Thanks! That’s sort of where I landed -I would continue to monitor your perimeters. I used to do a lot more water changes than I do now. Testing a few times per week now with text strips to monitor ph, gh, and nitrates. I'm on city water and also use a test strip prior to putting the water in the tank to ensure no crazy swings from the municipal source. Generally out of the tap I have liquid rock living in Michigan, high pH and gh.
I also add some buffer to the recommended level and Seachem safe. You are doing everything right, just keep an eye on it.
Absolutely, it affected them. I’m hoping now that they survive and I can avoid such large swings in the future.The difference between 7.8 and 8.2 is concerning.
That’s what my wife and I were wondering also - something I can’t test for. Maybe a chemical or something in the well water?I’ve said it already, and I’ll say it one more time, 0.4 difference in source and tank pH is not the issue. By the time you do a 40% change the difference is no longer 0.4. It’s more like 0.1 if that. This is not pH shock. There is something else going on.
Chasing pH using chemicals is a lot more risky than the difference you are working with.
I’m sorry that you lost Homer.
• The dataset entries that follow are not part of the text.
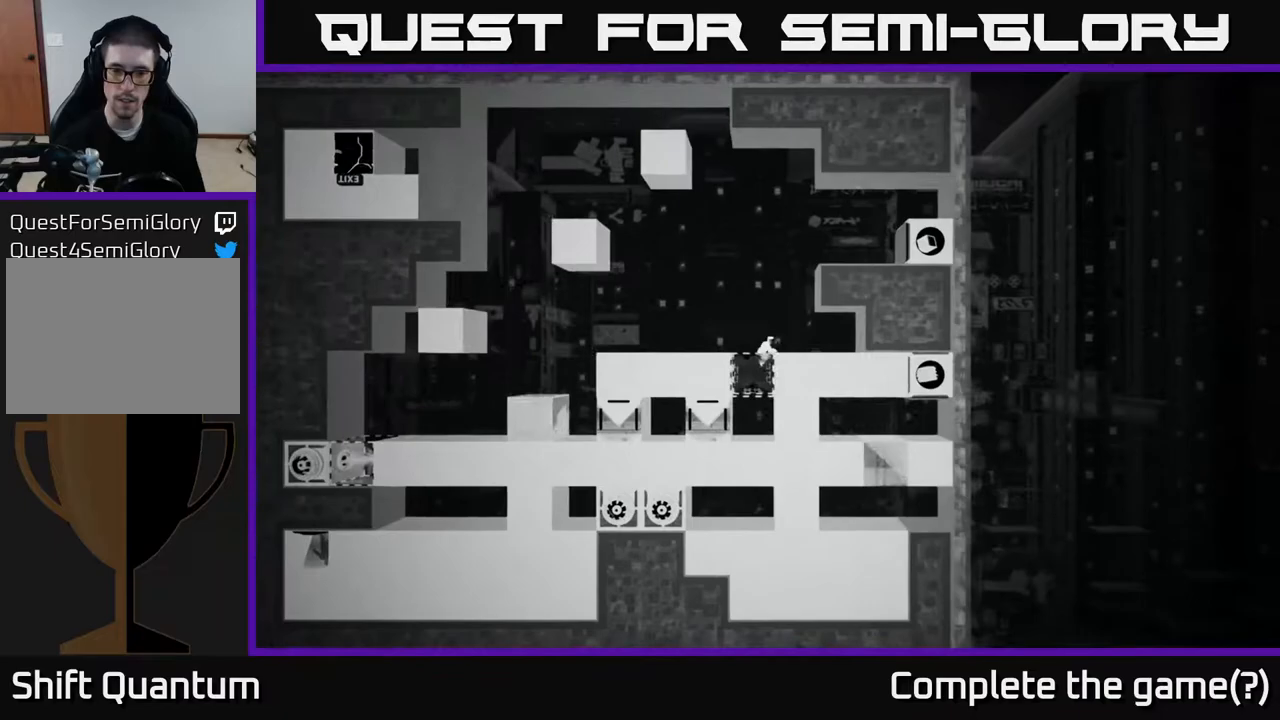
{"buttons": [], "left_stick": "center", "right_stick": "center", "events": [[250, "left_stick", "center"], [350, "B", "down"], [483, "B", "up"]]}
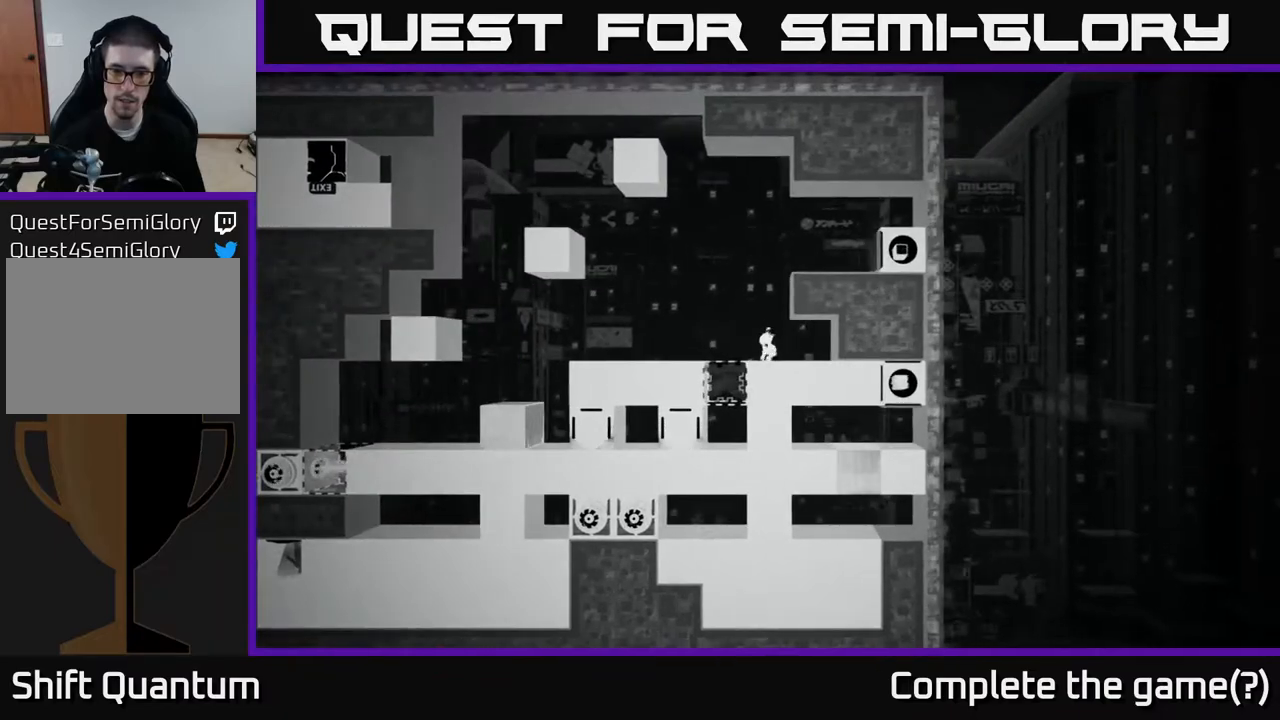
{"buttons": [], "left_stick": "center", "right_stick": "center", "events": []}
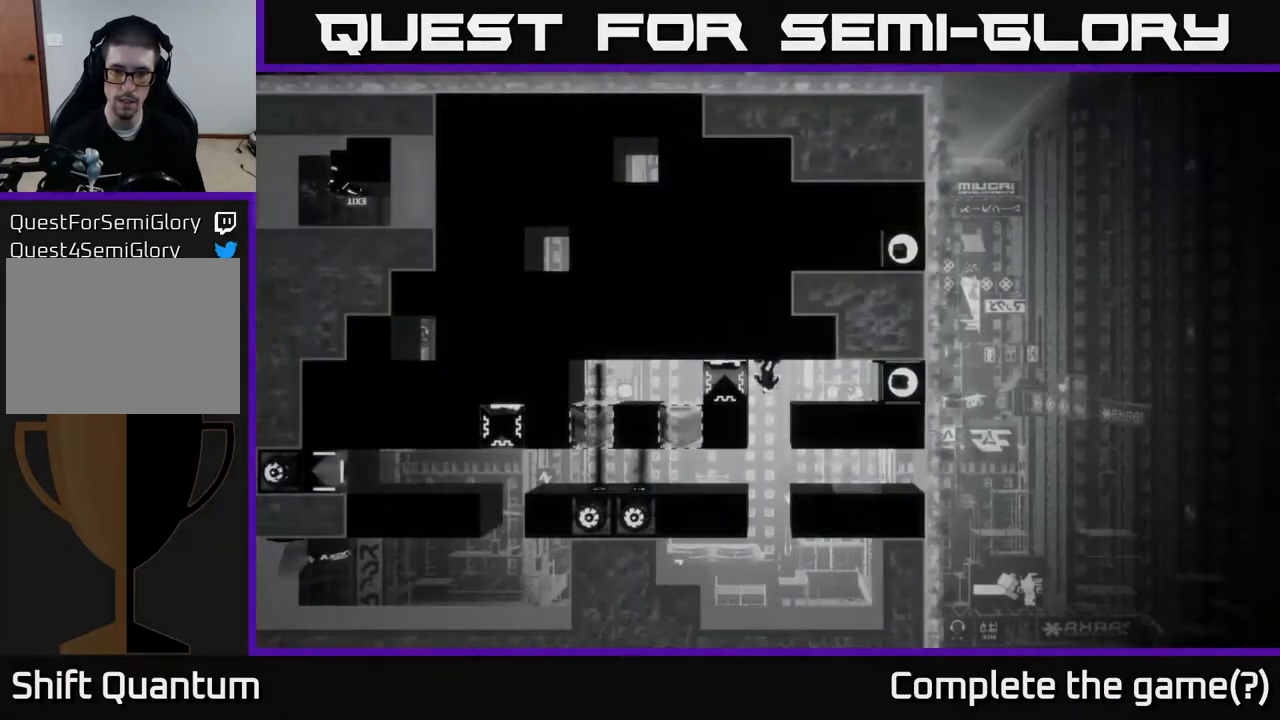
{"buttons": [], "left_stick": "center", "right_stick": "center", "events": []}
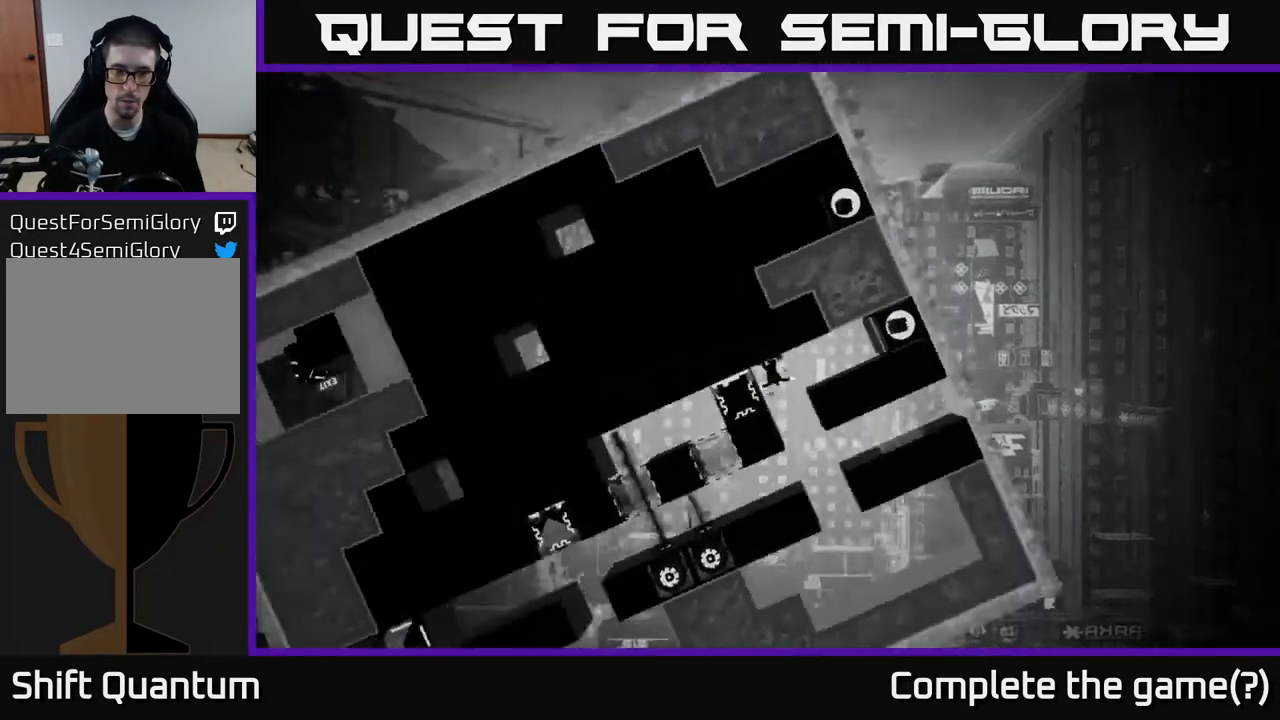
{"buttons": [], "left_stick": "left", "right_stick": "center", "events": [[150, "left_stick", "left"]]}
But he did not die from pH shock a week after your water change.
My suggestion was to put your water change water through a carbon block to mitigate other chemical possibilities.
Thanks for the tip - in the meanwhile, I’ll start running carbon in my canister to take anything else out of the water that might be in there.If you can get your hands on a cheap canister filter, fill it with carbon, cut and connect the python to the intake and outlets and fill slowly to give as much contact time with the carbon as you can.
Alternatively, use a barrel, fill it with the amount of water you want to change and recirculate using a canister or internal power filter filled with carbon only.
Depending on the volume of carbon, change it every 4-6 months worth of weekly exchanges.